▶ **Instructions for the task**: Copy out every line of the records in which "round" can be found.

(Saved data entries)
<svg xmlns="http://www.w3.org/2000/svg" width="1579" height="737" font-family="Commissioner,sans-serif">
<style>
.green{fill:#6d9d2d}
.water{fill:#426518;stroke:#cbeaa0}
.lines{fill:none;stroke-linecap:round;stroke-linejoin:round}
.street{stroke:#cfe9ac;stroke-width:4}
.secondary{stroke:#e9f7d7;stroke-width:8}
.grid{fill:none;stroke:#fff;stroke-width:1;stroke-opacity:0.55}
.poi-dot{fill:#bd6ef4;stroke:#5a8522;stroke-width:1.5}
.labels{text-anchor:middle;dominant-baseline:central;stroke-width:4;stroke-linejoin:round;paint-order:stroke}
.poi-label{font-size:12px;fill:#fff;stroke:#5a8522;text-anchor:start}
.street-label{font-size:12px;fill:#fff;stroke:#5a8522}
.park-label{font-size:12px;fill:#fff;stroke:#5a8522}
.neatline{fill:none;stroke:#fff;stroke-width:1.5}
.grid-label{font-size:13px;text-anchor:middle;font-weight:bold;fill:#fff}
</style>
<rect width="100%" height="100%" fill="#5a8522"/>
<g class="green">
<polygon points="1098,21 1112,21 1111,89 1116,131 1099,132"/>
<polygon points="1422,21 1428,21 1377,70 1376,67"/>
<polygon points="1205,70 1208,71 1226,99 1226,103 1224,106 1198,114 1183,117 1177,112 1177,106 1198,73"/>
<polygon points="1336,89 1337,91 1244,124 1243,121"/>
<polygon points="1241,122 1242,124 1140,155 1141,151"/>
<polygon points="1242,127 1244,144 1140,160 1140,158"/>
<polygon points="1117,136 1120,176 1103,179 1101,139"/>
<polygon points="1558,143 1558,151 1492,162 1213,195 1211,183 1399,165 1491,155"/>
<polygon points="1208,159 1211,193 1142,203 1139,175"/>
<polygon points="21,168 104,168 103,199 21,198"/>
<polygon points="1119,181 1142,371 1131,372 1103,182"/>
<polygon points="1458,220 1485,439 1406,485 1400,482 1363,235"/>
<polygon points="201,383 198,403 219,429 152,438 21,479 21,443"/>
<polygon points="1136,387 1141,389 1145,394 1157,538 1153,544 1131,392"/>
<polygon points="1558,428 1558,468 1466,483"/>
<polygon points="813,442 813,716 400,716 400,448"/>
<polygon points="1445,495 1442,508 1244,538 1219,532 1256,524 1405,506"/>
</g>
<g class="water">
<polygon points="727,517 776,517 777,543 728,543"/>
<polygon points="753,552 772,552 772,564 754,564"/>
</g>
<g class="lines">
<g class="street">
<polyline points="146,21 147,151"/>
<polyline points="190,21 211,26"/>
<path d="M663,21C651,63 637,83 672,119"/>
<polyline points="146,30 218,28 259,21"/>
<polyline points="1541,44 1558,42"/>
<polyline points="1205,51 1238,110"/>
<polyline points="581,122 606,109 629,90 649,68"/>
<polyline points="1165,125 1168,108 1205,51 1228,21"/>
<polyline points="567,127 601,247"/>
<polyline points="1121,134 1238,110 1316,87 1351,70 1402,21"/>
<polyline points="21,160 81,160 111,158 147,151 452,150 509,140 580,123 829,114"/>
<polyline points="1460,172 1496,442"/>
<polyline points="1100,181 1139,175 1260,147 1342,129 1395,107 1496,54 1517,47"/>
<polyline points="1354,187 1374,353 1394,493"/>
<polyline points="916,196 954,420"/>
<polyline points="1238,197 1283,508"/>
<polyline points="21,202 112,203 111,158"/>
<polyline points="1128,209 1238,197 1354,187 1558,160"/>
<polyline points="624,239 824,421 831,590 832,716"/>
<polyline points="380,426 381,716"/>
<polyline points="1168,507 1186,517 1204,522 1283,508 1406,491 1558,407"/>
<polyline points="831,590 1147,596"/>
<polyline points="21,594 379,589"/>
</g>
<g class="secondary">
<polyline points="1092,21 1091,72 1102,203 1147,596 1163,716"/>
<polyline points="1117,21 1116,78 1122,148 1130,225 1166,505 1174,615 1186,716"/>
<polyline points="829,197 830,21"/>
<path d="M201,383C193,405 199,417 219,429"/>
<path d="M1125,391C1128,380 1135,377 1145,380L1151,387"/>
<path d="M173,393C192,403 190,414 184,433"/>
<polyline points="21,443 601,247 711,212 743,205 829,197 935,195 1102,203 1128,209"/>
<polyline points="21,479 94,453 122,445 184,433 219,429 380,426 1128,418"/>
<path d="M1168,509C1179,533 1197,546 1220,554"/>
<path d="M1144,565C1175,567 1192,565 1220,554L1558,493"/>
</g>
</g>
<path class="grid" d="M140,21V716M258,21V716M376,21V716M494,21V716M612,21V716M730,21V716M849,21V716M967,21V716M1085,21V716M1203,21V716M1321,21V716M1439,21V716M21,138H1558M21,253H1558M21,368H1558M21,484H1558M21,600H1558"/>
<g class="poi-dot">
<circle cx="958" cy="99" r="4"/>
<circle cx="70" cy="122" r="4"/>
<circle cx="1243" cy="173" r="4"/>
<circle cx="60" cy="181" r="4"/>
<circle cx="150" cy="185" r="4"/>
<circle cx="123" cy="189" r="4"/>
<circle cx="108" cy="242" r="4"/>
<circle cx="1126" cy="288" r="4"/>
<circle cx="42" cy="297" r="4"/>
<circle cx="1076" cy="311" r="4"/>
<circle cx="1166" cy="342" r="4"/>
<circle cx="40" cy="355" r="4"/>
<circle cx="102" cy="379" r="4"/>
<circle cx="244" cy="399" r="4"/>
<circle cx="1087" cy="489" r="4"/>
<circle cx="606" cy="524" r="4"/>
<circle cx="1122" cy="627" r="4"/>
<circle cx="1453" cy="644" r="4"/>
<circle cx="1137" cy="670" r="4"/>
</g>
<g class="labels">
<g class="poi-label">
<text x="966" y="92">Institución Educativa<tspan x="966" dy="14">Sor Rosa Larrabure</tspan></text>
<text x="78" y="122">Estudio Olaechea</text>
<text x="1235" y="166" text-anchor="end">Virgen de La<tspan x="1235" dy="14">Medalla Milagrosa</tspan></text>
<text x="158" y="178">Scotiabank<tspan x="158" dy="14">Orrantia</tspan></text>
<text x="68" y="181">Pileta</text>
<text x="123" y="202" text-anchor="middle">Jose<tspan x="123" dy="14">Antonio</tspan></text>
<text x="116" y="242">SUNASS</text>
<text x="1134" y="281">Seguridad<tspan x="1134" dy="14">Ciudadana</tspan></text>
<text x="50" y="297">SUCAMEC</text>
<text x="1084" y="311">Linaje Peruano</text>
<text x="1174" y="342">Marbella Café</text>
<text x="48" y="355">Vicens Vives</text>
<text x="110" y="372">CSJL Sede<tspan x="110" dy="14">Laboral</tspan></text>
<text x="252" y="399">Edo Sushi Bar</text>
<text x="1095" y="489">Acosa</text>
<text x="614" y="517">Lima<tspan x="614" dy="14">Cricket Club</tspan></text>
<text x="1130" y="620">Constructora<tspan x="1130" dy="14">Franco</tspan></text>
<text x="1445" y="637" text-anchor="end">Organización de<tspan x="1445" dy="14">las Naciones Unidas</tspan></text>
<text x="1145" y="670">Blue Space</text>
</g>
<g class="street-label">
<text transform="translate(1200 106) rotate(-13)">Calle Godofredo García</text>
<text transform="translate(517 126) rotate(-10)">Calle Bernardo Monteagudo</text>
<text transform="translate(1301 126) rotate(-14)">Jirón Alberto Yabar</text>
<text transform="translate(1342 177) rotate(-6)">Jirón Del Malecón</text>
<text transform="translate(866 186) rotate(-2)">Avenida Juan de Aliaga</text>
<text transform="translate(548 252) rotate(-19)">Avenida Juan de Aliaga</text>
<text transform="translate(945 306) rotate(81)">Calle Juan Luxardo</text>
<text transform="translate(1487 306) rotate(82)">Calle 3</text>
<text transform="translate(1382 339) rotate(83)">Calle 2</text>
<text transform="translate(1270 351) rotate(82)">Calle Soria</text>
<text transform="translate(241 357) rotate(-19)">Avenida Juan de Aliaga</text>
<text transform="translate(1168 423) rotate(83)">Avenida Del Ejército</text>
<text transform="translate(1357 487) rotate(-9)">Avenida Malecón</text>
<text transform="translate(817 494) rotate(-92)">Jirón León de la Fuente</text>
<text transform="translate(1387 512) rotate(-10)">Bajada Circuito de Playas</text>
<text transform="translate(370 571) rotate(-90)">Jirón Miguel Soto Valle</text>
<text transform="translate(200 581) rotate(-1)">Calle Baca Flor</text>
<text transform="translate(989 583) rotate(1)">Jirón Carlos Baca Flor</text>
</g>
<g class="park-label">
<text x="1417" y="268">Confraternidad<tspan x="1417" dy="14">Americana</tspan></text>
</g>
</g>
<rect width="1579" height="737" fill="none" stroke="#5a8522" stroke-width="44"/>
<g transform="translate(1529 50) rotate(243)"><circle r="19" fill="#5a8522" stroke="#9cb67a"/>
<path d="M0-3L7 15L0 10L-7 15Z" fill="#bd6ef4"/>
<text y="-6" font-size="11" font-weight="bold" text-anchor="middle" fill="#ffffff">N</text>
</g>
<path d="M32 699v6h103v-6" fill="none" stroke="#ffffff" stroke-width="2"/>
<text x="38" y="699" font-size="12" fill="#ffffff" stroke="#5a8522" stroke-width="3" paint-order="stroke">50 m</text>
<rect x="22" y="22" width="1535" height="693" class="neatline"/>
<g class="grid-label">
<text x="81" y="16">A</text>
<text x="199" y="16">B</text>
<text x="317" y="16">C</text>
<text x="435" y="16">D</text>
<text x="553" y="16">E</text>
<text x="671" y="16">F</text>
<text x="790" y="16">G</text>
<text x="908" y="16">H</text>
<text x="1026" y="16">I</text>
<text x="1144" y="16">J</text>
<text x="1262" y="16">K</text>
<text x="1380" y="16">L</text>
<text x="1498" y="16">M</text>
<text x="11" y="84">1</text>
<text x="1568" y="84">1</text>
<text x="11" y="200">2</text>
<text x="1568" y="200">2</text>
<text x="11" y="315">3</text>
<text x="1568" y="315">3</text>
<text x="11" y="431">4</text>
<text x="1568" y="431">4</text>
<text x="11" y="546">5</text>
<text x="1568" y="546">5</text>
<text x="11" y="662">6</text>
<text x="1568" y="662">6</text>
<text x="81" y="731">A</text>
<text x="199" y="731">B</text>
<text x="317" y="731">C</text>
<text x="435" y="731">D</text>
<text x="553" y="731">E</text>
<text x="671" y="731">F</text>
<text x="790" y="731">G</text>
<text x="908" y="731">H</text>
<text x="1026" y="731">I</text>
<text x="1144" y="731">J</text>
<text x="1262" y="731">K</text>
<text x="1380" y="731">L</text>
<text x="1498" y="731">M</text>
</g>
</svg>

▶ **Result of this task**:
.lines{fill:none;stroke-linecap:round;stroke-linejoin:round}
.labels{text-anchor:middle;dominant-baseline:central;stroke-width:4;stroke-linejoin:round;paint-order:stroke}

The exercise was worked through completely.